If you've got credit card debt that isn't on an introductory rate, you should be using any of your money for savings, you should be paying it down.
To the OP: there are a lot of things you need to consider, here. Over the long-term, at your age, a retirement investment is going to give you a better ROI (Return On Investment) than paying down your student loan. An aggressive, well-diversified small capital stock portfolio is going to give you a substantially better return over the long-term than 7%. So, if your choice is between paying down your student loan, or investing in retirement, invest in retirement, especially matching 401k programs (as Feral said) and Roth IRAs.
Now, beyond that, there are some other concerns to take into account.

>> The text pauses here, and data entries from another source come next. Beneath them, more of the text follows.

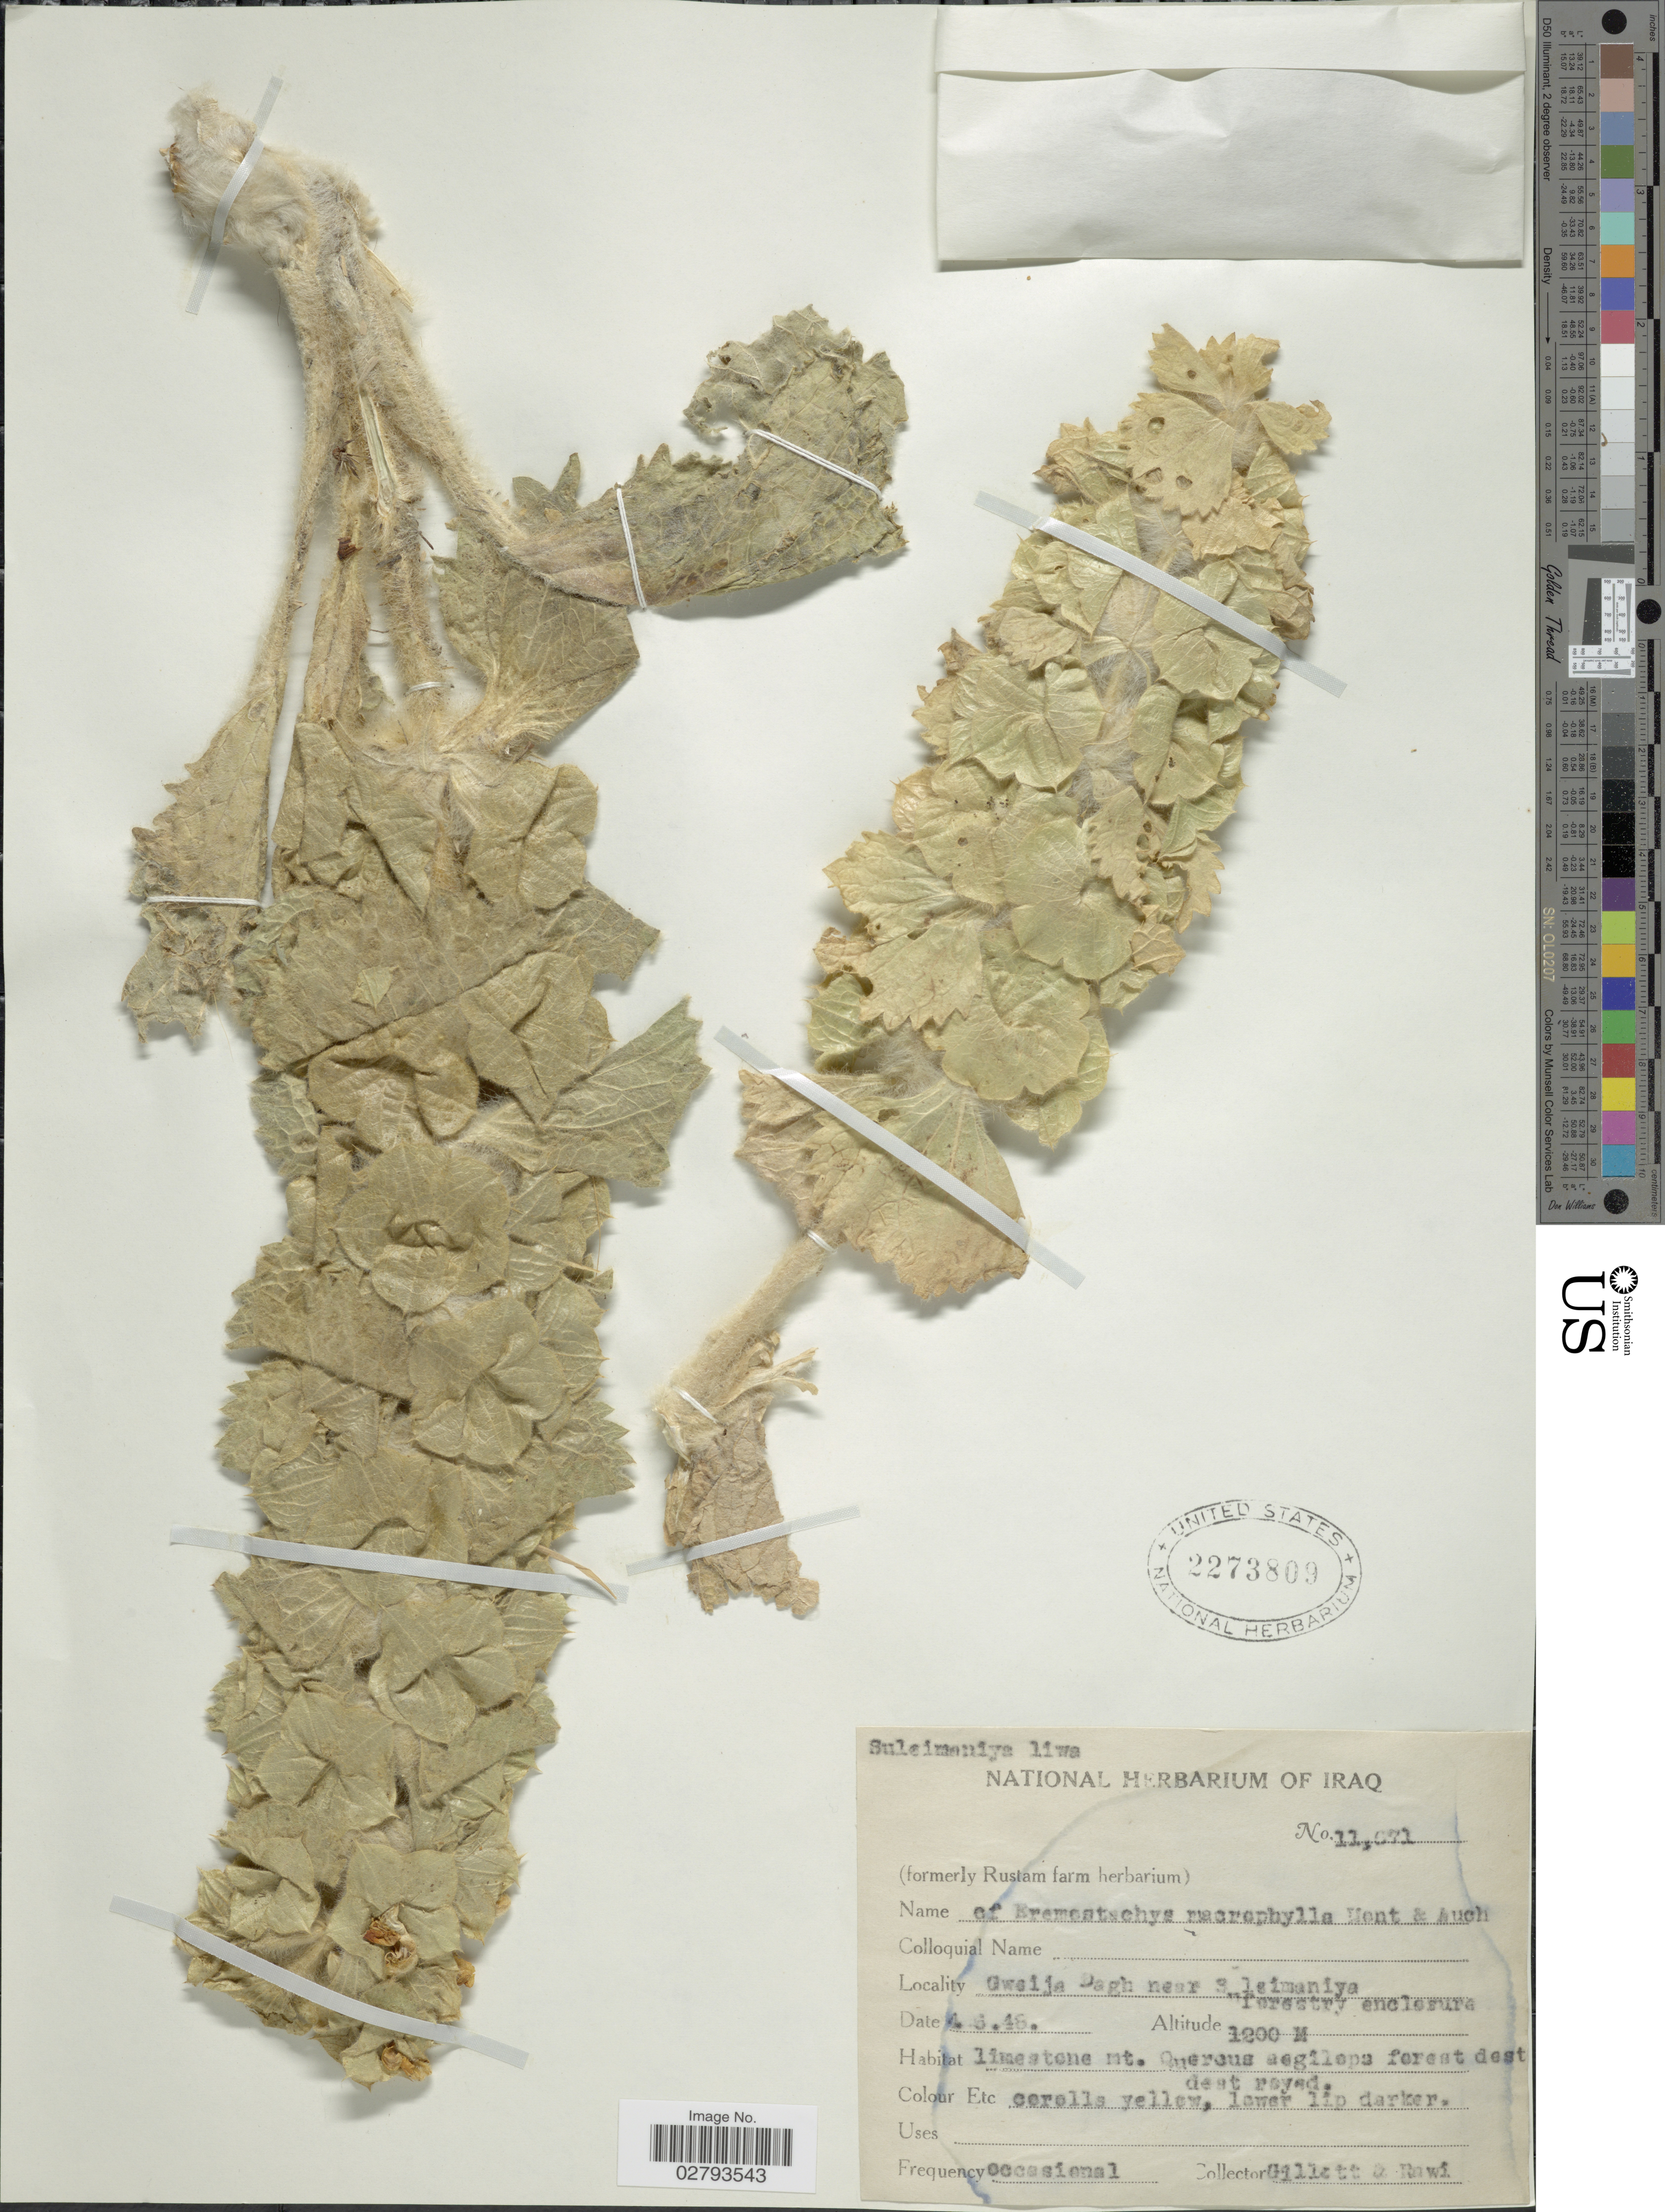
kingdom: Plantae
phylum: Tracheophyta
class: Magnoliopsida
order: Lamiales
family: Lamiaceae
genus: Eremostachys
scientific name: Eremostachys macrophylla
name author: Montbret & Aucher ex Benth.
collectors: Gillett, -- & -. Rawi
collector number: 11671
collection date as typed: Transcribed d/m/y: 4/6/48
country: Iraq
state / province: As Sulaymānīyah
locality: Suleimaniya liwa. Gweija Dagh near Suleimaniya "Forestry enclosure".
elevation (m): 1200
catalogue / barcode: US 2273809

If you're making less than $65,000 (or less than $135,000 when married and filing jointly) the first $2500 in student loans are tax-deductible. Odds are, that top bit of money is going to be falling into the 25% bracket, so, say you were paying $2000 in interest this year, and had made $40,000. The government would deduct that $2000 from your income, meaning you wouldn't have to pay taxes on it (this is even true if you take the standard deduction), meaning that $2000 would only cost you $1500. This reduces your interest by 25% (or from 6.625% to a little less than 5%). If you were to slow down your student loan payments, to pay them back as slow as possible, you could pull in more than that on a CD pretty easily, to say nothing of a mutual or index fund. Hell, I pull in 5% on my savings account, which is enough to beat that.
So, basically, unless the tax code changes, you want to change your payment structure so it takes 100 years to pay those down if you can. It's good debt, that you can leverage to make money in the long term pretty easily.
Yeah sorry I meant paying down the CCs 1st, then the student loan, but making the min on the loan.
This is assuming your loan has the lower rate.